What you will do = Can you quote, word for word, every line from the first line of the records below through the line containing "#### Order Processing", and nothing else?

Data in this exercise section start

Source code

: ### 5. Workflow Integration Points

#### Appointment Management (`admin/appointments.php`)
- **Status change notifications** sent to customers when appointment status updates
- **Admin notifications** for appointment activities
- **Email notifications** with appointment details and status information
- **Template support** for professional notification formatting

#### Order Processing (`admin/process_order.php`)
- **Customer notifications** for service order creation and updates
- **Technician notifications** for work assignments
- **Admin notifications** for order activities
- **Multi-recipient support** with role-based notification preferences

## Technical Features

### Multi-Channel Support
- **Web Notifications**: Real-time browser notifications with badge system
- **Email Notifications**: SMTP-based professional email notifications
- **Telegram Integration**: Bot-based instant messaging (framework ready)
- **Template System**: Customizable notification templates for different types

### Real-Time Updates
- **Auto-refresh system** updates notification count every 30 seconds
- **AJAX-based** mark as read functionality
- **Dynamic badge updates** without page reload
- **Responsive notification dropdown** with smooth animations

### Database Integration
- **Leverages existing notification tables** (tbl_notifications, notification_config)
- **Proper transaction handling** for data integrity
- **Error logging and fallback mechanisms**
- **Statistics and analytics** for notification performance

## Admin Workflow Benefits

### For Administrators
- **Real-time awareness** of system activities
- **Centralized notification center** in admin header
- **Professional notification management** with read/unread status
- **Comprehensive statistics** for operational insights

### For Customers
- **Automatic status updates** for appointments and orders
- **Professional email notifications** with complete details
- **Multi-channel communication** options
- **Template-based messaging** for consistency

Data in this exercise section end

Answer space =
Source code

: ### 5. Workflow Integration Points

#### Appointment Management (`admin/appointments.php`)
- **Status change notifications** sent to customers when appointment status updates
- **Admin notifications** for appointment activities
- **Email notifications** with appointment details and status information
- **Template support** for professional notification formatting

#### Order Processing (`admin/process_order.php`)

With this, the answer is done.